WHAT THE EXERCISE ASKS =
Set down the material line for line with no changes, starting at its first line and ending at the line containing "育能力。一些品牌，例如HAIR CORNER的去屑洗髮", including both of those lines.

Data excerpts
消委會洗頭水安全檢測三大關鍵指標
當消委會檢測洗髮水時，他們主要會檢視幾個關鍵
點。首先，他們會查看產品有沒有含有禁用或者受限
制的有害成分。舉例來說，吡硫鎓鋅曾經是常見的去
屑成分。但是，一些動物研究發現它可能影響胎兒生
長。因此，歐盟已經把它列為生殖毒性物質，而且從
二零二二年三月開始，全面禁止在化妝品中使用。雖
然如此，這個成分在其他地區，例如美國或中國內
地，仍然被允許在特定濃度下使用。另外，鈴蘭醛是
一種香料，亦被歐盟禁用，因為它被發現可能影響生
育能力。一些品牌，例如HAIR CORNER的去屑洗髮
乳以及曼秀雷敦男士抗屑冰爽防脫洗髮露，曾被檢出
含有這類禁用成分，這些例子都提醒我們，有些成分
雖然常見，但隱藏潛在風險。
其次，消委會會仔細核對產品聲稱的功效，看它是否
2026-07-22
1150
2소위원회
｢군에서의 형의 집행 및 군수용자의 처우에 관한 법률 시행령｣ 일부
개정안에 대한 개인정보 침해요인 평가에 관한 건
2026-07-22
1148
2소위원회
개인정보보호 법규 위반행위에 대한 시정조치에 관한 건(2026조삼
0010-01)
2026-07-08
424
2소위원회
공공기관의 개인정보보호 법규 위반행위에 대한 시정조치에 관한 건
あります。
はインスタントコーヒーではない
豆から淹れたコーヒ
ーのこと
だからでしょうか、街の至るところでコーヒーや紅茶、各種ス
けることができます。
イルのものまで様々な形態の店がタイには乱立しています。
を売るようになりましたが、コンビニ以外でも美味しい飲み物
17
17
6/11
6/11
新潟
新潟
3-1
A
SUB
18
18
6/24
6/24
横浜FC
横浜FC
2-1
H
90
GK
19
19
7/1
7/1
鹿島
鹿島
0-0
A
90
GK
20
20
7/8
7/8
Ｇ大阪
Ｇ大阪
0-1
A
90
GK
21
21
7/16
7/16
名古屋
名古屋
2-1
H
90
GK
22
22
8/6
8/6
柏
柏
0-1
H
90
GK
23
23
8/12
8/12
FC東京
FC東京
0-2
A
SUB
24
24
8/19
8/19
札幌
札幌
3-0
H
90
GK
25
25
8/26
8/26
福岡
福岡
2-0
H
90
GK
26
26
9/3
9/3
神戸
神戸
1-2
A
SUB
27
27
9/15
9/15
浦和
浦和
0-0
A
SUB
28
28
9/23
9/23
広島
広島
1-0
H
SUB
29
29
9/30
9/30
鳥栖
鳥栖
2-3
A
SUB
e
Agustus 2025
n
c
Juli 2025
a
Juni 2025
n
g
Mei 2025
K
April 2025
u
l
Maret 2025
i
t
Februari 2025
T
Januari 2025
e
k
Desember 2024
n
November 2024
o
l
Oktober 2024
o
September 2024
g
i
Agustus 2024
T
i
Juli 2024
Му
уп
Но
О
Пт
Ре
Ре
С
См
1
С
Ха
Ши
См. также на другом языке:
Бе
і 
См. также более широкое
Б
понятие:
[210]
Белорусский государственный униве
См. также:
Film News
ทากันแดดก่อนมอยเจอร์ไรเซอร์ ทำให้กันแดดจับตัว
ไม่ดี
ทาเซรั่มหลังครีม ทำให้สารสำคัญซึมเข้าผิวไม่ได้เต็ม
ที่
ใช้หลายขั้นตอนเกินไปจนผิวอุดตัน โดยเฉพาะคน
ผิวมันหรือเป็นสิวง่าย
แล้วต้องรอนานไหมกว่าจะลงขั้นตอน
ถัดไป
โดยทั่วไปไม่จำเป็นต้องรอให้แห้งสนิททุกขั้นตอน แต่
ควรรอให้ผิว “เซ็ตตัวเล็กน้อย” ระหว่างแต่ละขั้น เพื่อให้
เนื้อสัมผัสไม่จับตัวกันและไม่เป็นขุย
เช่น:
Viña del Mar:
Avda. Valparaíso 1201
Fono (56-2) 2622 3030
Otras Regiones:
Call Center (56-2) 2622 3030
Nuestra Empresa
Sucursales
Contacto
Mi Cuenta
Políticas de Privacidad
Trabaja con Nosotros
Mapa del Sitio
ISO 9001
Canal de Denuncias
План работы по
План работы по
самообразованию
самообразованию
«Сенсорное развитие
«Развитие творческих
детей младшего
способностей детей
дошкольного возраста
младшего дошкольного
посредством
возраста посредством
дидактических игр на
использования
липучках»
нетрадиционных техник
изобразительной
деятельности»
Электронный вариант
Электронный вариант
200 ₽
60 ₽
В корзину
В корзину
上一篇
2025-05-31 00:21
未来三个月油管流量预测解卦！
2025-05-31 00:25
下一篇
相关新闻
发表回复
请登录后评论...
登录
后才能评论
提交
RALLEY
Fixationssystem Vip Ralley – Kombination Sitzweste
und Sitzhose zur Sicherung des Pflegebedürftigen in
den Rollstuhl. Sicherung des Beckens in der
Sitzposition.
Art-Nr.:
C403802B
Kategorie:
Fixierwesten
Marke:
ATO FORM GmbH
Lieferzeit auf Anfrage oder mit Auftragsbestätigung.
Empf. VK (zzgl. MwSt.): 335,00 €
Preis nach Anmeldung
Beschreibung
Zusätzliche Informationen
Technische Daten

SOLUTION TO THIS PROBLEM =
消委會洗頭水安全檢測三大關鍵指標
當消委會檢測洗髮水時，他們主要會檢視幾個關鍵
點。首先，他們會查看產品有沒有含有禁用或者受限
制的有害成分。舉例來說，吡硫鎓鋅曾經是常見的去
屑成分。但是，一些動物研究發現它可能影響胎兒生
長。因此，歐盟已經把它列為生殖毒性物質，而且從
二零二二年三月開始，全面禁止在化妝品中使用。雖
然如此，這個成分在其他地區，例如美國或中國內
地，仍然被允許在特定濃度下使用。另外，鈴蘭醛是
一種香料，亦被歐盟禁用，因為它被發現可能影響生
育能力。一些品牌，例如HAIR CORNER的去屑洗髮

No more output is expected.